The project involves a detailed examination of Netflix's content to extract valuable insights and address various business questions. By leveraging SQL queries, we aim to analyze the distribution of content types (movies vs. TV shows), identify common ratings, explore content based on release years, countries, and durations, and categorize content using specific criteria and keywords.

Objectives

  • Analyze distribution between movies and TV shows on Netflix.
  • Identify prevalent ratings for movies and TV shows.
  • Examine content based on release years, countries, and durations.
  • Explore and categorize content using specific criteria and keywords.

Dataset

The dataset used in this project is sourced from Kaggle:

Schema

CREATE TABLE netflix
(
    show_id      VARCHAR(5),
    type         VARCHAR(7),
    title        VARCHAR(104),
    director     VARCHAR(208),
    casts        VARCHAR(771),
    country      VARCHAR(123),
    date_added   DATE,
    release_year INT,
    rating       VARCHAR(8),
    duration     VARCHAR(10),
    listed_in    VARCHAR(79),
    description  VARCHAR(250)
);

Business Problems and Solutions

1. Retrieve the total count of movies and TV shows in the dataset.

SELECT 
   types,
   COUNT(*) AS Total_type
FROM 
	netflix 
GROUP BY 
	types;

Goal: Analyze the distribution of content types on Netflix.

2. Find the most common rating given to movies and TV shows.

WITH Ratings AS (
	SELECT 
		types,
		rating, 
		count(rating),
		RANK() OVER(PARTITION BY types ORDER BY COUNT(*) DESC) AS ranking
	FROM 
		netflix 
	GROUP BY 
		types, rating
	)	
	
SELECT 
	types,
	rating
FROM 
	Ratings
WHERE 
	ranking = 1

Goal: Find the most common rating for each type of content.

3. List all movies released in the year 2021.

SELECT 
	*
FROM 
	netflix 
WHERE 
	types  = 'Movie' 
   AND 
   release_year = 2021

Goal: Compile a list of all movies that were released in the year 2021.

4. Identify the top 5 countries with the highest number of content available on Netflix.

WITH country_data AS (
    SELECT
        TRIM(SUBSTR(country, 1, INSTR(country, ',') - 1)) AS country
    FROM
        netflix
    WHERE
        country LIKE '%,%' 
    
    UNION ALL
    
    SELECT
        TRIM(country) AS country
    FROM
        netflix
    WHERE
        country NOT LIKE '%,%'
        AND country IS NOT NULL
        AND country <> ''
)
SELECT
    country,
    COUNT(*) AS content_count
FROM
    country_data
GROUP BY
    country
ORDER BY
    content_count DESC
LIMIT 5;

Goal: Determine the top 5 countries with the most extensive content libraries available on Netflix.
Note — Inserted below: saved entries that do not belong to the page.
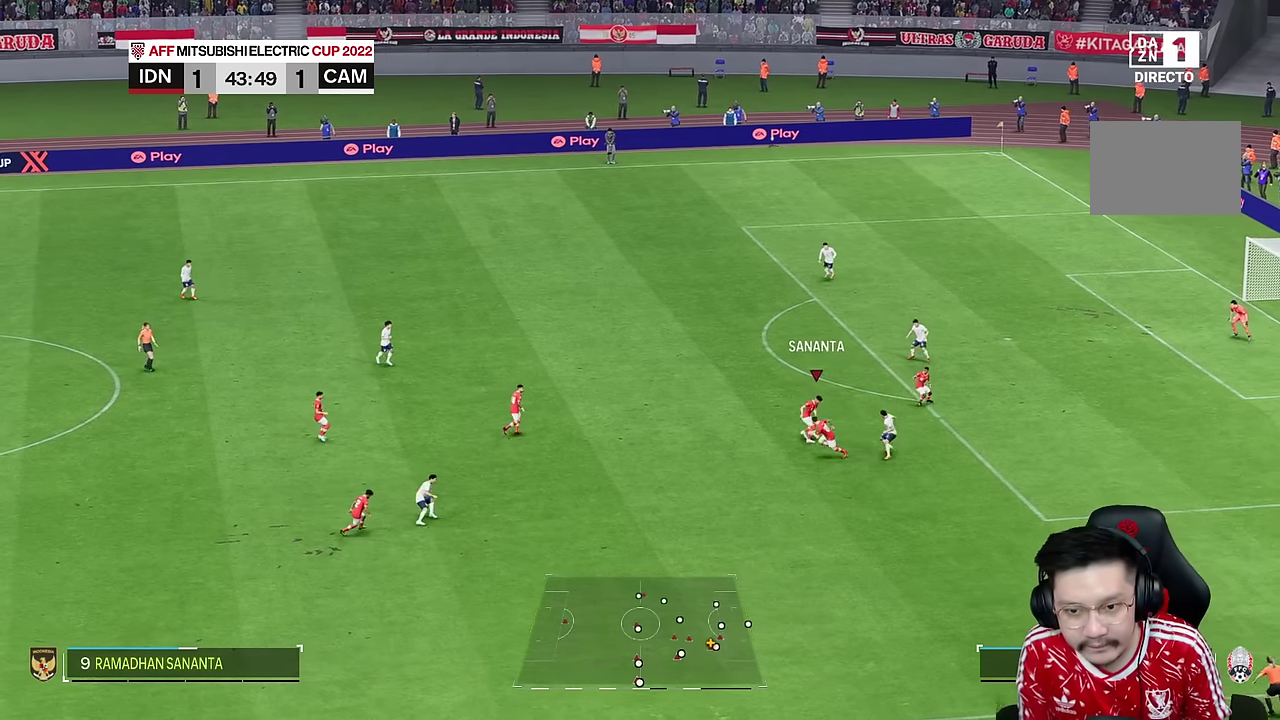
{"dt_ms": 500, "buttons": [], "left_stick": "center", "right_stick": "center", "events": [[67, "left_stick", "center"], [83, "R2", "up"]]}
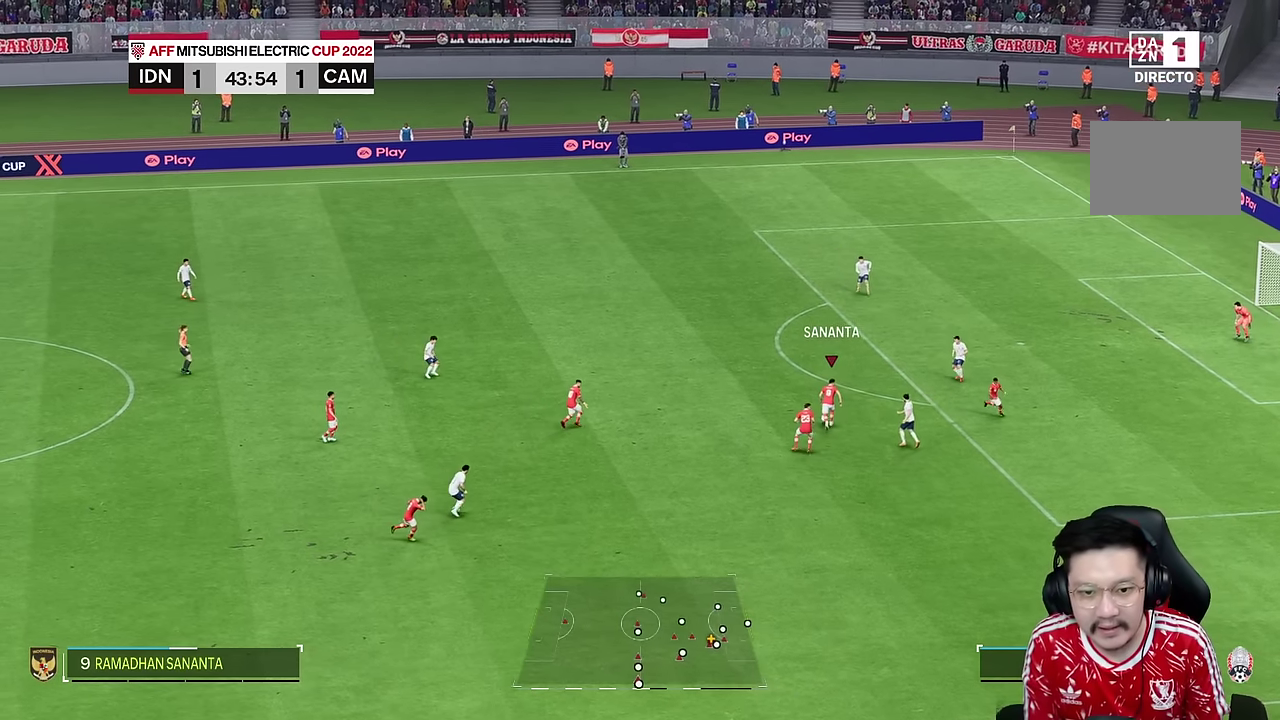
{"dt_ms": 1000, "buttons": [], "left_stick": "down", "right_stick": "center"}
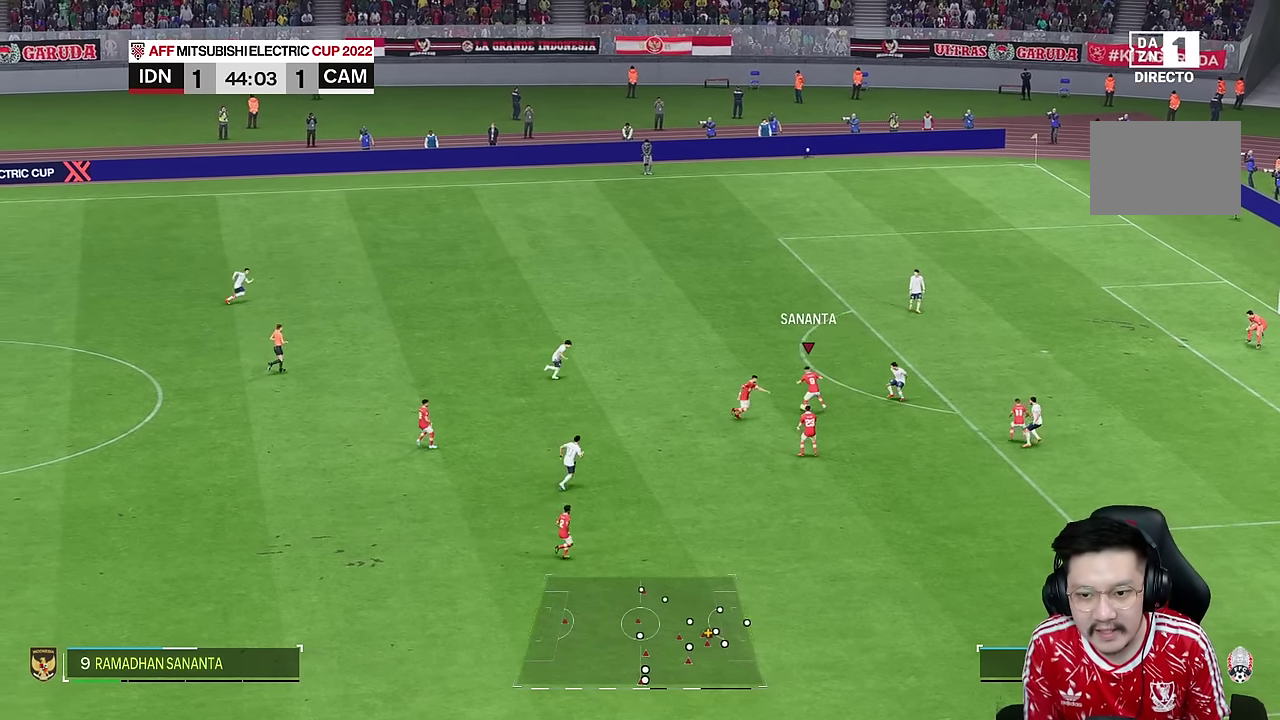
{"dt_ms": 500, "buttons": [], "left_stick": "down", "right_stick": "center", "events": []}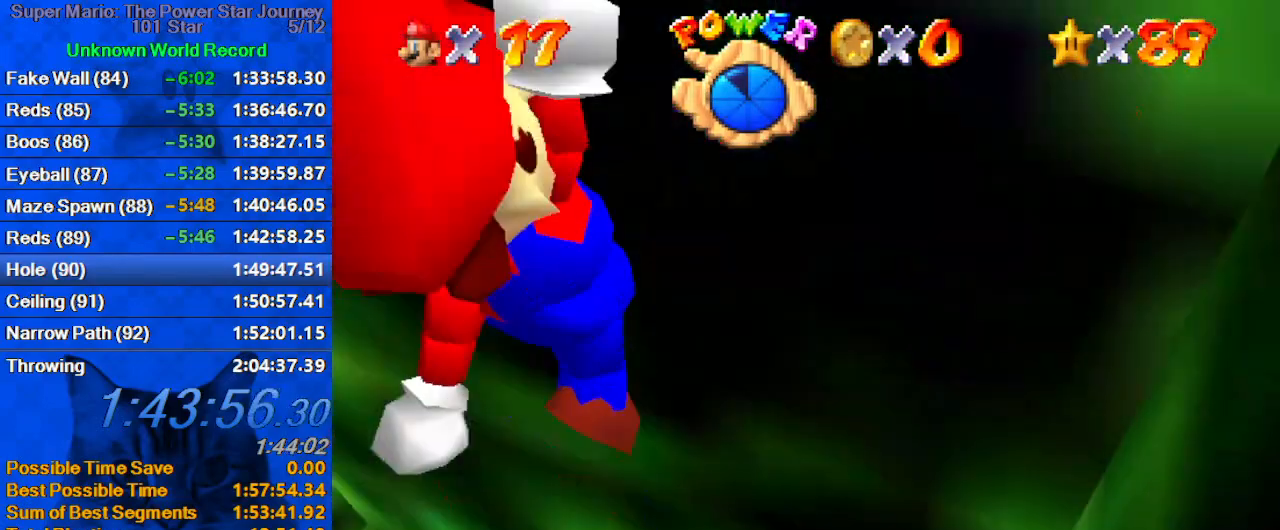
Gameplay with keyboard; each line is a JSON object with the keys held at the frame after it. "events" lists presses ("down") and releases ("up") of "a", "c", "ctrl", "d", "down", "left", "return", "right", "s", "shift", "up", "w", "x" and "y" between this image and that frame as [ms after this image, input, new state], when the widget could be followed in between. No other keys are recorded. Mouse input is not recorded.
{"keys": [], "events": [[33, "a", "down"], [33, "left", "up"], [33, "s", "down"], [133, "a", "up"], [133, "s", "up"], [200, "up", "down"], [266, "right", "down"], [366, "right", "up"], [400, "up", "up"]]}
5. Determine the movie with the longest duration in the dataset.

SELECT 
	types,
	MAX(duration) AS Longest_movie
FROM 
	netflix 
WHERE 
	types = 'Movie'

Goal: Find the movie with the longest duration in the dataset.

6. Retrieve all content added to Netflix in the last 3 years.

SELECT 
	*
FROM 
	netflix
WHERE 
	date_added >= DATE('now', '-3 years');

Goal: List content added to Netflix in the past 3 years.

7. List all movies and TV shows directed by a specific director, such as Martin Scorsese.

SELECT 
	*
FROM 
	netflix  
WHERE 
	director LIKE '%Martin Scorsese%' COLLATE NOCASE

Goal: Compile a list of movies and TV shows directed by a specific director like Martin Scorsese.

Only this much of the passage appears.